Die Designstudios Pininfarina und Bertone legten Entwürfe für eine zukünftige Giulietta Spider vor. Basis sollte das noch einmal um fünf Zentimeter verkürzte Chassis des Sprint Speciale sein. Für Bertone griff Franco Scaglione zum Zeichenstift. Nach seinen Ideen entstanden schliesslich zwei Prototypen, die Scagliones von den B.A.T.-Mobilen bekannte Handschrift trugen: geschwungene Linien mit futuristischen Details wie zu Heckflossen ausgeformte hintere Kotflügeln und in die Karosserie eingelassene Rückleuchten. Pininfarinas Wettbewerbsbeitrag – umgesetzt in insgesamt drei Prototypen – fiel deutlich nüchterner aus. Kritiker sagen: nahezu eine verkleinerte Version des vom selben Team entworfenen Lancia Aurelia B24 Spider. Wie auch immer, heute gilt der Alfa Romeo Giulietta Spider als eines der schönsten Cabriolets aller Zeiten.

Die Entscheidung zugunsten Pininfarina fiel schliesslich vor allem aus produktionstechnischen Gesichtspunkten. Scagliones Design wäre in der industriellen Fertigung nur teuer umzusetzen gewesen, darüber hinaus wurden Probleme mit den amerikanischen Zulassungsvorschriften befürchtet. Ausserdem war Bertone zu diesem Zeitpunkt mit der Produktion der Giulietta Sprint ohnehin mehr als ausgelastet. Pininfarinas Spider musste dagegen nur in Details geändert werden: Windschutzscheibe und Armaturenbrett in weniger komplexer Form, Seitenscheiben zum Kurbeln, äussere Türöffner hinzufügen, auf speziellen Wunsch von Max Hoffman den Schalthebel vom Lenkrad auf den Kardantunnel verlegen, Stossstangenhörner verkleinern.
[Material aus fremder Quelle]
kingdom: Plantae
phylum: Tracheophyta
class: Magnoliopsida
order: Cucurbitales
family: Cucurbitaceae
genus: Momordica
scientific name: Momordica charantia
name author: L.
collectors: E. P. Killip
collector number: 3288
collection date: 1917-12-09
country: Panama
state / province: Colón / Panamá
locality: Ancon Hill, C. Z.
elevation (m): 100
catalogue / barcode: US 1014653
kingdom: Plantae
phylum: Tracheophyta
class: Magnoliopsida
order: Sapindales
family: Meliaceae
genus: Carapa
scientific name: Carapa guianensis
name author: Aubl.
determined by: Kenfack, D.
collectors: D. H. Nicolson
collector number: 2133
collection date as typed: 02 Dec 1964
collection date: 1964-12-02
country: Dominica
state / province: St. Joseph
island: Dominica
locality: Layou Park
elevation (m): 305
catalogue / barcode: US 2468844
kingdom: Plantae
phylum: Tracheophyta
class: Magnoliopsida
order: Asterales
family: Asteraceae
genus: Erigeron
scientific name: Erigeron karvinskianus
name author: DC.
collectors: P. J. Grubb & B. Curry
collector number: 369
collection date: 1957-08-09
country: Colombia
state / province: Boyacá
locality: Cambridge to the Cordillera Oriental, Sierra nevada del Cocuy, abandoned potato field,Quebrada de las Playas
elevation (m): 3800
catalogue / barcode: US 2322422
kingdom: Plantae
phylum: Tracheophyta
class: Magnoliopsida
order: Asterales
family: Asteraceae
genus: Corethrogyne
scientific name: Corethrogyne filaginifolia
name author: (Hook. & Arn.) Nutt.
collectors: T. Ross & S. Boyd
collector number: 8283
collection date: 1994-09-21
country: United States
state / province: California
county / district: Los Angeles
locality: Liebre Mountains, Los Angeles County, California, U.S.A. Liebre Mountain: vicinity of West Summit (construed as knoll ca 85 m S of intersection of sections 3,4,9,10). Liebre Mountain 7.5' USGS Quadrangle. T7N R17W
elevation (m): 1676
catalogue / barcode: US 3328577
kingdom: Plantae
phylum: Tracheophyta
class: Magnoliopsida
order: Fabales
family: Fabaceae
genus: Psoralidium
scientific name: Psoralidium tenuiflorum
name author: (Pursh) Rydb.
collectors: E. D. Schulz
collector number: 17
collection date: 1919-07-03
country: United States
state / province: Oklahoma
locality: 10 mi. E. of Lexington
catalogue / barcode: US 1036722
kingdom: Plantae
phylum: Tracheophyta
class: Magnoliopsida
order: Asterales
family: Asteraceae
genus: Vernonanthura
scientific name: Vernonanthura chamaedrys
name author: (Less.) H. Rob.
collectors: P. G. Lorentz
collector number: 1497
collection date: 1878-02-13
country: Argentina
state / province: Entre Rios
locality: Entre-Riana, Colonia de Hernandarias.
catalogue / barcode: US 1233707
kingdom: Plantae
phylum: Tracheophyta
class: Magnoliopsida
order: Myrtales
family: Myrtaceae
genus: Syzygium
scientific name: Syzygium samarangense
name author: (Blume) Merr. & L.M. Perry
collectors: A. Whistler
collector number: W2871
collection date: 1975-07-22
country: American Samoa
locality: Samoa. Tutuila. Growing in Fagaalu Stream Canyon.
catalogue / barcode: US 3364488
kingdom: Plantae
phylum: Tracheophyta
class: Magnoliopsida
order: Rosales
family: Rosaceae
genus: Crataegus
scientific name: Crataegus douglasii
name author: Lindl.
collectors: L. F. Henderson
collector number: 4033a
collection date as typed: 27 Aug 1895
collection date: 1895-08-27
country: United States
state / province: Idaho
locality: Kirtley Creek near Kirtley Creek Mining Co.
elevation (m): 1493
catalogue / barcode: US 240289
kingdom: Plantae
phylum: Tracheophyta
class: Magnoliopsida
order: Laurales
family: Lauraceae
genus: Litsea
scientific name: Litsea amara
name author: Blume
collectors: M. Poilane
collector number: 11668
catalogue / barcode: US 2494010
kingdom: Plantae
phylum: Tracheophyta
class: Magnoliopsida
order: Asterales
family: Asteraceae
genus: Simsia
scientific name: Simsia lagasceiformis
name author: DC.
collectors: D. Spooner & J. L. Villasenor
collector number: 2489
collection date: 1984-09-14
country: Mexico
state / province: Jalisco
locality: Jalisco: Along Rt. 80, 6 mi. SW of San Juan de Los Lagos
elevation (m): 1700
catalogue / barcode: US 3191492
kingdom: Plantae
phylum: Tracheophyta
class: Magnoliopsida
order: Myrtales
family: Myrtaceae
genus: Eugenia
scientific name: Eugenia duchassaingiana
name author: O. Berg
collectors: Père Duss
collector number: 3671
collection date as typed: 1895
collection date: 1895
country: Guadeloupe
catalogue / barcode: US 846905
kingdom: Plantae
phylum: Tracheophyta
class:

Auf dem Pariser Autosalon und der Frankfurter IAA im Herbst 1955 wurde der Giulietta Spider präsentiert. Und schlug ein wie eine Bombe. Hunderte von Kunden hätten das fast winzige, zweisitzige Cabriolet sofort mitgenommen. Die europäischen Fans mussten sich allerdings noch eine Weile gedulden – vertragsgemäss gingen die ersten Serienmodelle in die USA. Bis 1962 wurden schliesslich rund 14’300 Giulietta Spider gebaut. Charakteristisch für die Front waren der dominante, senkrecht stehende Kühlergrill und die relativ weit über die Vorderachse flach herunter gezogene Motorhaube. Die schlanke Seitenlinie wird betont von unterhalb der Türausschnitte verlaufenden Chromleisten. Auch die Kofferraumhaube läuft flach aus. Die hinteren Kotflügel bilden kleine Heckflossen, die auch die Rücklichter tragen.

Unter der Motorhaube arbeitete der 1,3-Liter-Motor des Sprint mit zunächst 65 PS. 1958 stieg die Leistung durch Doppelauspuffanlage und angehobene Verdichtung auf 80 PS. 1959 wurde der Giulietta Spider gründlich überarbeitet (2. Serie), auch hier änderte sich der Baureihencode von 750D zu 101.03. Der Radstand wuchs um fünf Zentimeter und war damit nun identisch zum Sprint Speciale. 1961 wurde die Giulietta Spider ein letztes Mal modernisiert (3. Serie). Es wurden bereits einige Elemente des ab 1962 vorgesehenen Nachfolgers Giulia Spider mit 1,6-Liter-Motor umgesetzt (z. B. etwas flachere Heckflossen mit grösseren Rückleuchten, Details im Innenraum, das Verdeck verschwindet nun wieder komplett hinter den Sitzen).